UnicodeStrings are like AnsiStrings, but with unicode chars (2 bytes in this case). The default string now (Delphi 2009) maps to UnicodeString.
the type AnsiString has a construct to add a codepage (used to define the characters above 127) hence the CP_OEMCP:
OemString = Type AnsiString(CP_OEMCP);
"Short Strings" are "Ansi" String, because there are only available for backward compatibility of pre-Delphi code.
st: string[3];
will always create a fixed-length "short string" with the current Ansi Code Page / Char Set, since Delphi 2009.
But such short strings are NOT the same than so called AnsiString. There is not code page for short strings. As there is no reference-count for short strings.

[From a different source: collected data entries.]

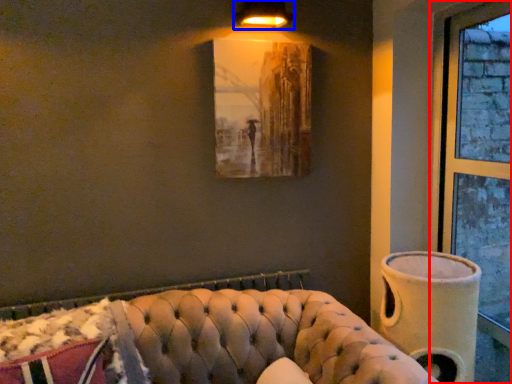
Question: Which object is closer to the camera taking this photo, window (highlighted by a red box) or lamp (highlighted by a blue box)?

Choices:
 (A) window
 (B) lamp

Answer: (A)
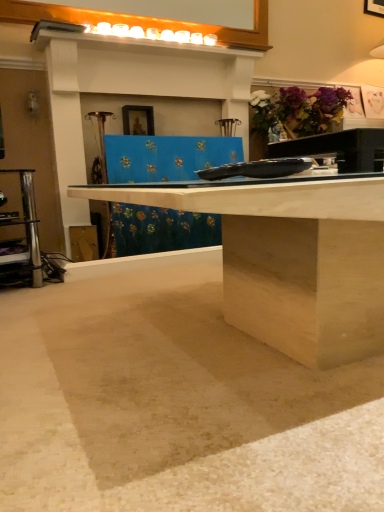
Question: From a real-world perspective, is beige matte concrete at lower center above or below purple matte flower at upper right?

Choices:
 (A) above
 (B) below

Answer: (B)

Question: Considering the positions of beige matte concrete at lower center and purple matte flower at upper right in the image, is beige matte concrete at lower center wider or thinner than purple matte flower at upper right?

Choices:
 (A) thin
 (B) wide

Answer: (B)

Question: Which object is the closest to the purple matte flower at upper right?

Choices:
 (A) beige matte concrete at lower center
 (B) wooden framed picture at upper center

Answer: (B)

Question: Which is farther from the beige matte concrete at lower center?

Choices:
 (A) purple matte flower at upper right
 (B) wooden framed picture at upper center

Answer: (A)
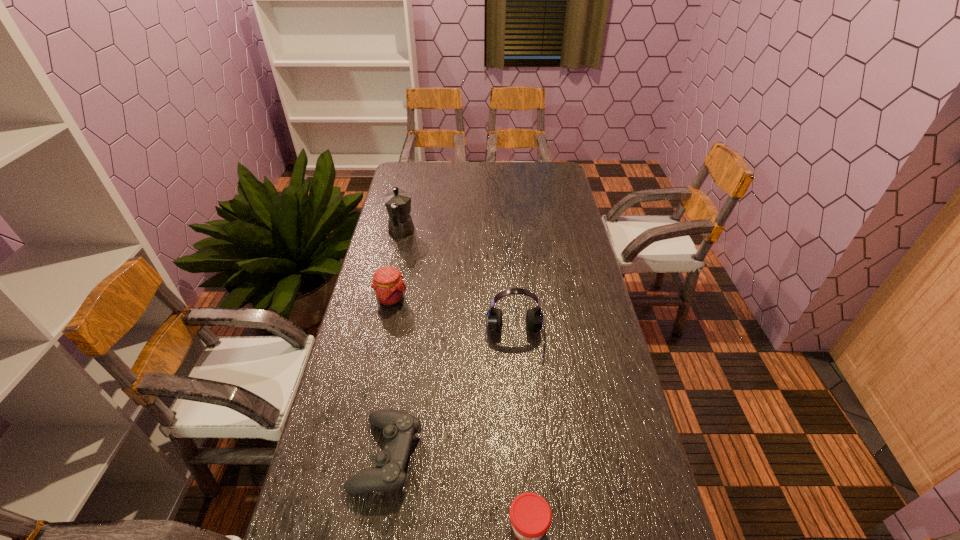
Image resolution: width=960 pixels, height=540 pixels. What are the coordinates of `object that is the fourth closest one to the nearer jam` in the screenshot? It's located at (398, 202).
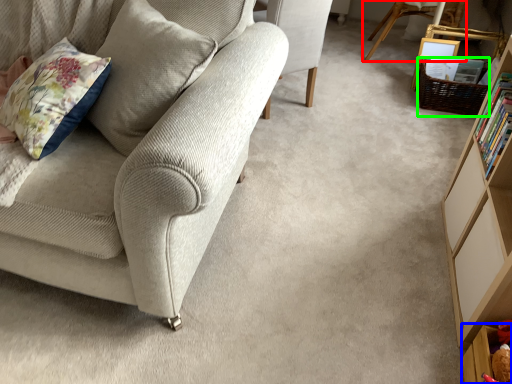
Question: Considering the real-world distances, which object is closest to chair (highlighted by a red box)? shelf (highlighted by a blue box) or basket (highlighted by a green box).

Choices:
 (A) shelf
 (B) basket

Answer: (B)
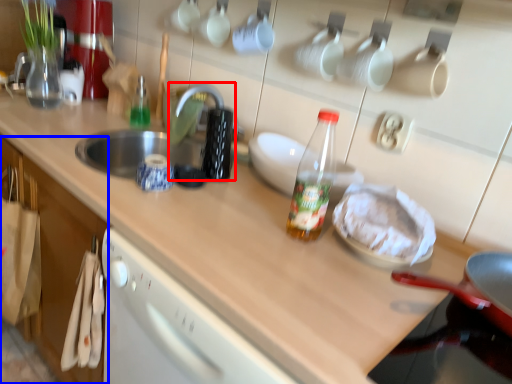
Question: Which of the following is the closest to the observer, faucet (highlighted by a red box) or cabinetry (highlighted by a blue box)?

Choices:
 (A) faucet
 (B) cabinetry

Answer: (B)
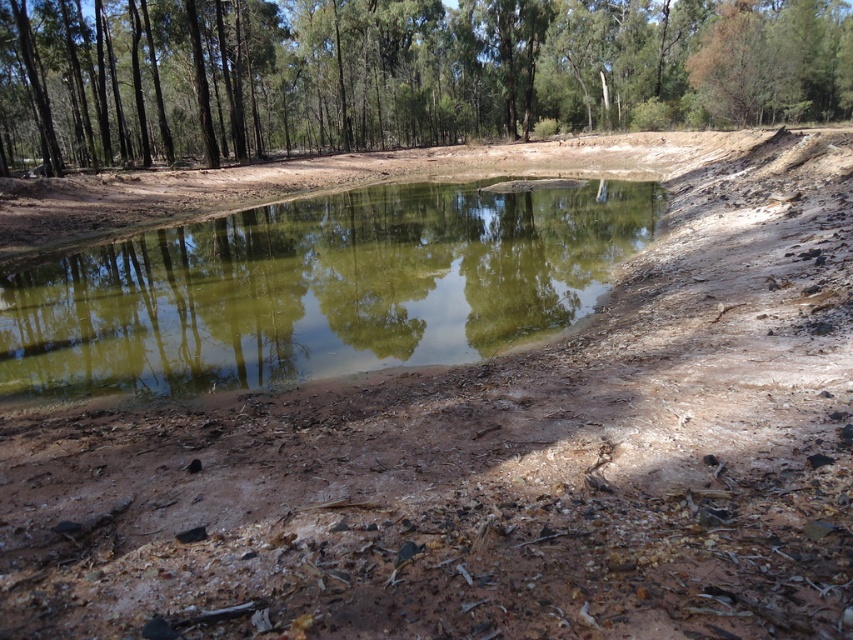
You are standing at the edge of the pond and want to look at both the green leafy tree at upper center and the green reflective water at center. Which object is positioned to the right side when viewed from your perspective?

The green leafy tree at upper center is to the right of the green reflective water at center, so when viewed from your perspective at the edge of the pond, the green leafy tree at upper center is positioned to the right side.

You are standing at the edge of the pond and want to see the reflection of the green leafy tree at upper center in the green reflective water at center. Is the reflection visible?

The green leafy tree at upper center is located above green reflective water at center, so its reflection should be visible in the water.

You are standing at the edge of the pond and notice a green leafy tree at upper center. If you want to walk directly towards it from your current position, which direction should you head?

The green leafy tree at upper center is located at point coordinates, so you should head north to reach it.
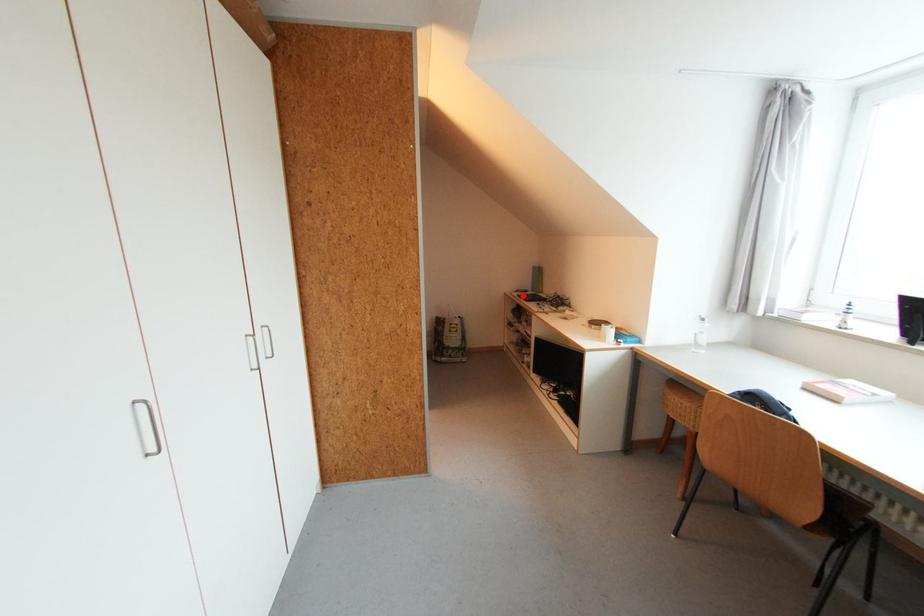
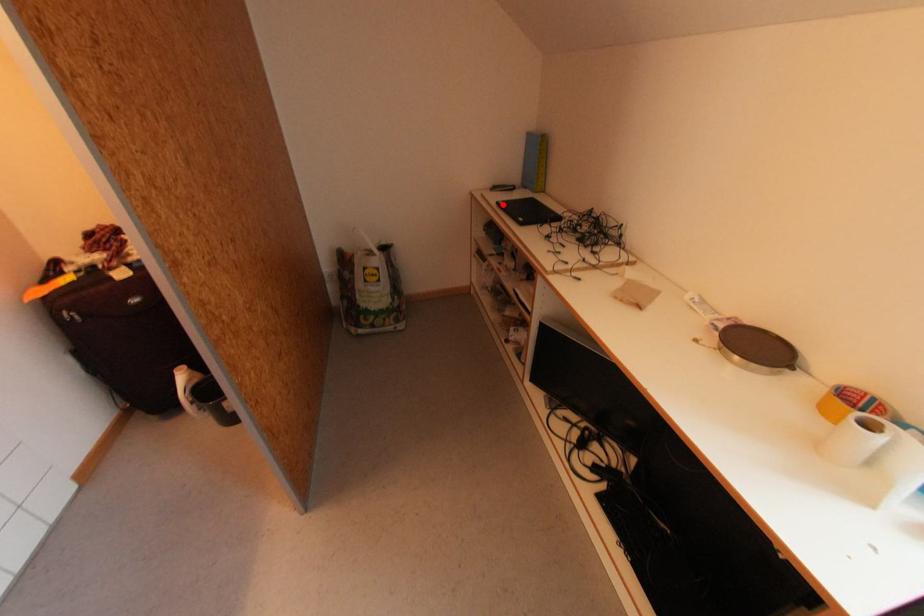
I am providing you with two images of the same scene from different viewpoints. A red point is marked on the first image and another point is marked on the second image. Are the points marked in image1 and image2 representing the same 3D position?

Yes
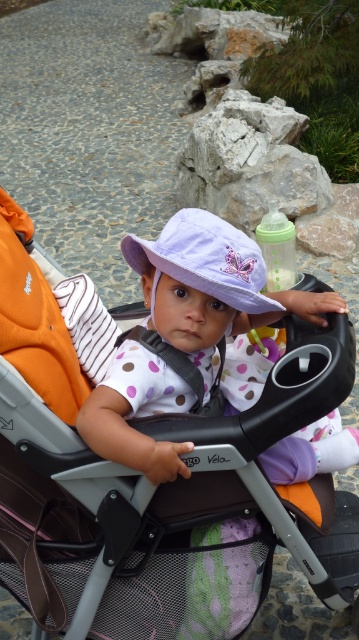
You are a parent trying to decide which hat to place on your child. You have two options in the image, the matte white hat at center and the lavender fabric hat at center. Based on their positions, which hat is located to the right?

The matte white hat at center is positioned on the right side of lavender fabric hat at center, so the matte white hat at center is the one located to the right.

You are a photographer trying to capture a clear photo of the orange fabric stroller at center and the lavender fabric hat at center. Which object should you focus on first if you want to ensure both are in focus without moving the camera?

You should focus on the orange fabric stroller at center first because it is positioned under the lavender fabric hat at center, meaning it is closer to the camera. By focusing on the closer object, the farther one may still be in the depth of field.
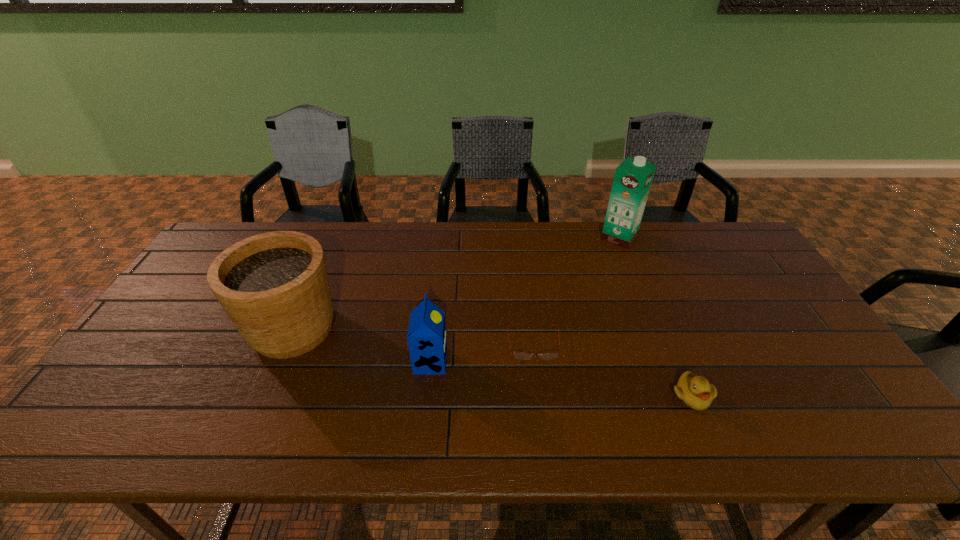
This screenshot has width=960, height=540. Identify the location of the right carton. (633, 177).

Where is `the tallest object`? the tallest object is located at coordinates (633, 177).

At what (x,y) coordinates should I click in order to perform the action: click on flowerpot. Please return your answer as a coordinate pair (x, y). The width and height of the screenshot is (960, 540). Looking at the image, I should click on (274, 286).

You are a GUI agent. You are given a task and a screenshot of the screen. Output one action in this format:
    pyautogui.click(x=<x>, y=<y>)
    Task: Click on the fourth shortest object
    
    Given the screenshot: What is the action you would take?
    pyautogui.click(x=274, y=286)

At what (x,y) coordinates should I click in order to perform the action: click on the shorter carton. Please return your answer as a coordinate pair (x, y). The image size is (960, 540). Looking at the image, I should click on (426, 336).

You are a GUI agent. You are given a task and a screenshot of the screen. Output one action in this format:
    pyautogui.click(x=<x>, y=<y>)
    Task: Click on the third tallest object
    This screenshot has width=960, height=540.
    Given the screenshot: What is the action you would take?
    pyautogui.click(x=426, y=336)

This screenshot has width=960, height=540. I want to click on the second shortest object, so click(x=696, y=392).

Image resolution: width=960 pixels, height=540 pixels. What are the coordinates of `duckling` in the screenshot? It's located at (696, 392).

What are the coordinates of `spectacles` in the screenshot? It's located at (518, 355).

In order to click on the third object from left to right in this screenshot , I will do (518, 355).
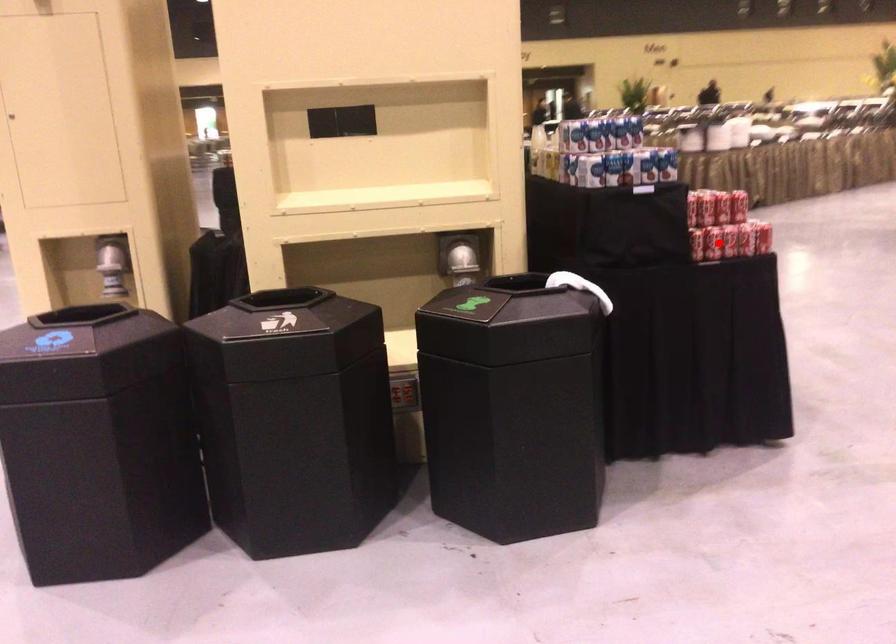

The code page exists only for AnsiString type, which are not fixed-length, but variable-length, and reference counted, so a completely diverse type than a short string defined by string[...].
You can't just mix Short String and AnsiString type declaration, by design. Both are called 'strings' but are diverse types.
Here is the mapping of a Short String
st[0] = length(st)
st[1] = 1st char (if any) in st
st[2] = 2nd char (if any) in st
st[3] = 3rd (if any) in st
Here is the memory mapping of an AnsiString or UnicodeString type:
st = nil if st=''
st = PAnsiChar if st<>''
and here is the PSt: PAnsiChar layout:
PWord(PSt-12)^ = code page
PWord(PSt-10)^ = reference count
PInteger(PSt-8)^ = reference count
PInteger(PSt-4)^ = length(st) in AnsiChar or UnicodeChar count
PAnsiChar(PSt) / PWideChar(PSt) = Ansi or Unicode text stored in st, finished by a #0 char (AnsiChar or UnicodeChar)
So if there is some similarities between AnsiString and UnicodeString type, the short string type is totally diverse, and can't be mixed as you wished.
That would only be usefull when String[3] in unicode versions of Delphi defaults to 3 WideChars. That would supprise me, but in case it is, use:
st: array[1..3] of AnsiChar;
The size of an ansistring and unicodestring will grow dynamically. The compiler and runtime code handle all this stuff for you.
See: http://delphi.about.com/od/beginners/l/aa071800a.htm
For a more in depth explanation see: http://www.codexterity.com/delphistrings.htm
The length can be anything from 1 char to 2GB.
But the old ShortString type, the newer string types in Delphi are dynamic. They grow and shrink as needed. You can preallocate a string to a given length calling SetLength(), useful to avoid re-allocating memory if you have to add data piece by piece to a string you know the final length anyway, but even after that the string can still grow and shrink when data are added or deleted.
If you need static strings you can use array[0..n] of chars, whose size won't change dynamically.